> **ЧТО НУЖНО СДЕЛАТЬ**:
• 1. Какой фильм исходный текст называет любимым фильмом Гитлера?
• 2. Воспроизведите без изменений фрагмент исходного текста от слов «[487]) и музыку» до слов «значимость этого умения.» включительно.

> **ИСХОДНЫЙ ТЕКСТ**:
◇ ◇ ◇ ◇

Но все равно фигура Гитлера не впечатляла. Собственно, так было почти всегда. На ранних этапах его восхождения к вершинам власти на тех, кто встречался с ним впервые, он производил впечатление полного ничтожества. Это был простолюдин, который до определенного момента абсолютно ничем не выделялся – ни на фронте, ни в работе, ни в искусстве, хотя в последней области и считал себя необыкновенно талантливым. Говорили, что он ленив. Вставал он поздно, трудился мало, окружал себя мелкими партийцами, с которыми чувствовал себя наиболее комфортно, – посредственностями, которых Путци Ханфштангль презрительно называл «шоферней» (Chauffeureska)
[486]. В круг приближенных входили телохранители, адъютанты и один водитель. Гитлер обожал кино (его любимым фильмом был «Кинг-Конг»
[487]) и музыку Рихарда Вагнера
[488]. Одевался он безвкусно. Если не считать усишек и глаз, черты его лица были размытыми, невыразительными, словно вылепленными из необожженной глины. Вспоминая свои первые впечатления о нем, Ханфштангль писал: «Гитлер был похож на парикмахера из пригорода в выходной день»
[489].
Но этот человек обладал одной примечательной особенностью: если что-то приводило его в ярость, он умел становиться гораздо более привлекательным, особенно во время публичных выступлений или на закрытых встречах. Он также умел изображать искренность, мешающую наблюдателям видеть его истинные мотивы и убеждения. Додд вначале не до конца сознавал значимость этого умения.
Додд начал с вопроса о многочисленных нападениях на американцев
[490]. Гитлер держался очень учтиво. Он извинился за инциденты и заверил посла, что виновные будут «наказаны по всей строгости закона». Кроме того, он обещал донести до самого широкого круга подчиненных свои прежние распоряжения, позволявшие иностранцам не вскидывать руку в нацистском салюте. После довольно вялого обсуждения темы немецкого долга американским кредиторам Додд перешел к проблеме, которая тревожила его больше всего, – «имеющему далекоидущие последствия вопросу о немецкой молнии, сверкнувшей в субботу», то есть к решению Гитлера о выходе из Лиги Наций.
Додд спросил, почему Гитлер принял такое решение. Канцлеру вопрос явно не понравился. Он принялся ругать Версальский договор и осудил стремление Франции сохранить военное превосходство над Германией. Он возмущался «недопустимой» ситуацией, когда Германия оказывается в невыгодном положении по сравнению с другими странами и неспособна защититься от соседей.
Эта внезапная вспышка ярости поразила Додда. Он старался сохранять внешнюю невозмутимость, чувствуя себя даже не дипломатом, а преподавателем, имеющим дело с чрезмерно взволнованным студентом. Он ответил Гитлеру: «Позиция Франции несправедлива, но несправедливость – естественное следствие военного поражения» – и привел в пример последствия войны Севера и Юга, указав, что Север «отвратительно» поступил с Югом.

◇ ◇ ◇ ◇

> **РАЗДЕЛ ДАННЫХ**:
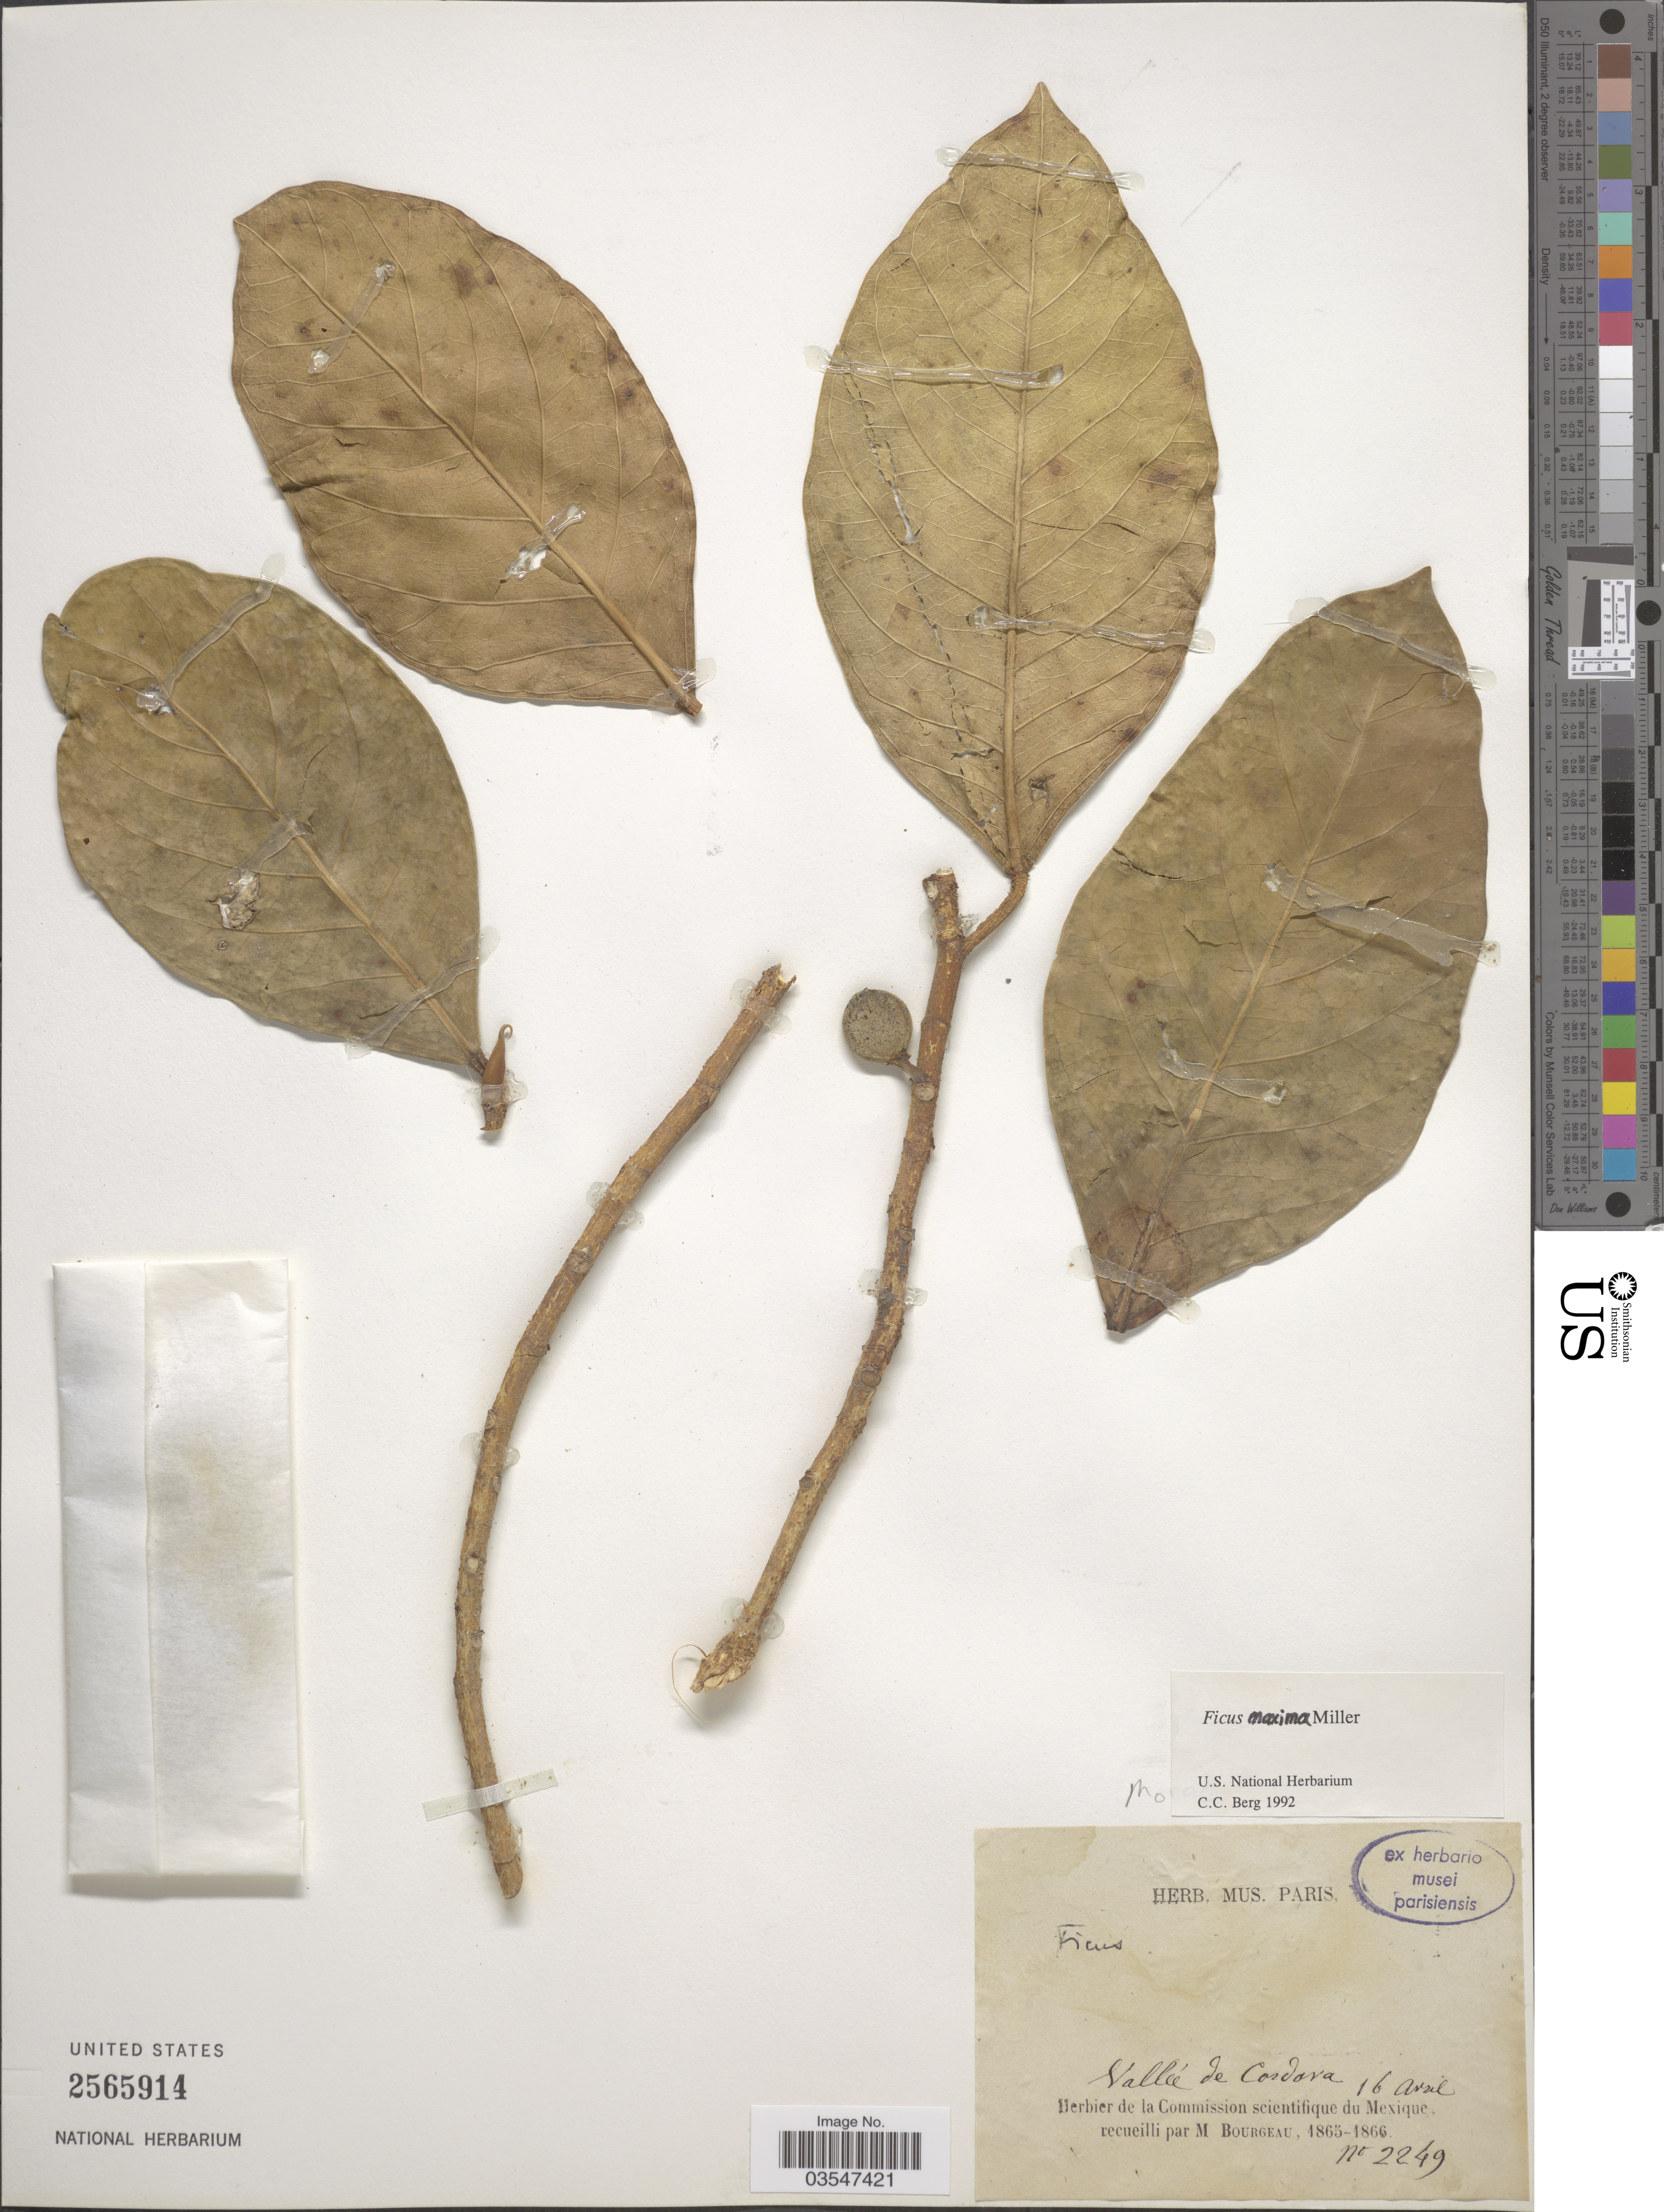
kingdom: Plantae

◇ ◇ ◇ ◇

> **ОТВЕТЫ К ЗАДАНИЯМ**:
• 1. «Кинг-Конг».

• 2.
[487]) и музыку Рихарда Вагнера
[488]. Одевался он безвкусно. Если не считать усишек и глаз, черты его лица были размытыми, невыразительными, словно вылепленными из необожженной глины. Вспоминая свои первые впечатления о нем, Ханфштангль писал: «Гитлер был похож на парикмахера из пригорода в выходной день»
[489].
Но этот человек обладал одной примечательной особенностью: если что-то приводило его в ярость, он умел становиться гораздо более привлекательным, особенно во время публичных выступлений или на закрытых встречах. Он также умел изображать искренность, мешающую наблюдателям видеть его истинные мотивы и убеждения. Додд вначале не до конца сознавал значимость этого умения.